* _WORK TASK_
Search the listing below for the line containing "Figure 10. Monthly". From there through the line containing "Figure 2. Illustration", transcribe every line exactly, both ends included.

[[ ENTRIES SHOWN, beginning ]]

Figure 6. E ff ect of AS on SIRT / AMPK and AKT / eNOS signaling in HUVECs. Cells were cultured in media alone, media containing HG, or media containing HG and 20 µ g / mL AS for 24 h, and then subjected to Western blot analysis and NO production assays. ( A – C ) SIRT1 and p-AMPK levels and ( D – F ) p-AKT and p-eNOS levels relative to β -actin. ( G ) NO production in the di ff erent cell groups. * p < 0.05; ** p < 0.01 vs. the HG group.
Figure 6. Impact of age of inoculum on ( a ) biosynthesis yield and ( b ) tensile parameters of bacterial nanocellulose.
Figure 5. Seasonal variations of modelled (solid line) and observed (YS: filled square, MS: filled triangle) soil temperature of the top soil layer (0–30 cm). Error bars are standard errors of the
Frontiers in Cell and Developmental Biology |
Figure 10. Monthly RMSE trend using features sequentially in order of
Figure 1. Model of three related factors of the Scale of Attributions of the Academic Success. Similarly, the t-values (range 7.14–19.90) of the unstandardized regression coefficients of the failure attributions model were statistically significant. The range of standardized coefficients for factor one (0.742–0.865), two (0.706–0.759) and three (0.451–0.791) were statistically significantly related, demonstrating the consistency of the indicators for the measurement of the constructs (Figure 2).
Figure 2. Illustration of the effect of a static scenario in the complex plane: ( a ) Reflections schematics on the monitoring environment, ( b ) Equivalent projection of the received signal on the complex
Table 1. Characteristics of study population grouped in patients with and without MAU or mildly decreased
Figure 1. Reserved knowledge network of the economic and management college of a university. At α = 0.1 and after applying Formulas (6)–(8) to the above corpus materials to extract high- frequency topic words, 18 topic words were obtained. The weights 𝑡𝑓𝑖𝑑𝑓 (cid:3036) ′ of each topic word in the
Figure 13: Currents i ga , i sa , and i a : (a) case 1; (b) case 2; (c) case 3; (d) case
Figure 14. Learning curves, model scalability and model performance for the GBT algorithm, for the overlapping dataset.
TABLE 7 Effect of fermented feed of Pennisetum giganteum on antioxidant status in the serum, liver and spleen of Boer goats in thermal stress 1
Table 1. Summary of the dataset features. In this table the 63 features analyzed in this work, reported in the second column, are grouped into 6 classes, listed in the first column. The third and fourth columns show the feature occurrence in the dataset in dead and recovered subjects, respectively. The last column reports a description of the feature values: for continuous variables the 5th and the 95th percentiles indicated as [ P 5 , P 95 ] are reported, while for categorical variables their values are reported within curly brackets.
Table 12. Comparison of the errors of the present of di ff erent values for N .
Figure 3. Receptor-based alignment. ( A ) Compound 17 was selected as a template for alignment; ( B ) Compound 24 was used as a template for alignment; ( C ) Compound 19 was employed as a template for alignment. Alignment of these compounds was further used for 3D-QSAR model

[[ ENTRIES SHOWN, end ]]

* _RESPONSE TO THIS TASK_
Figure 10. Monthly RMSE trend using features sequentially in order of
Figure 1. Model of three related factors of the Scale of Attributions of the Academic Success. Similarly, the t-values (range 7.14–19.90) of the unstandardized regression coefficients of the failure attributions model were statistically significant. The range of standardized coefficients for factor one (0.742–0.865), two (0.706–0.759) and three (0.451–0.791) were statistically significantly related, demonstrating the consistency of the indicators for the measurement of the constructs (Figure 2).
Figure 2. Illustration of the effect of a static scenario in the complex plane: ( a ) Reflections schematics on the monitoring environment, ( b ) Equivalent projection of the received signal on the complex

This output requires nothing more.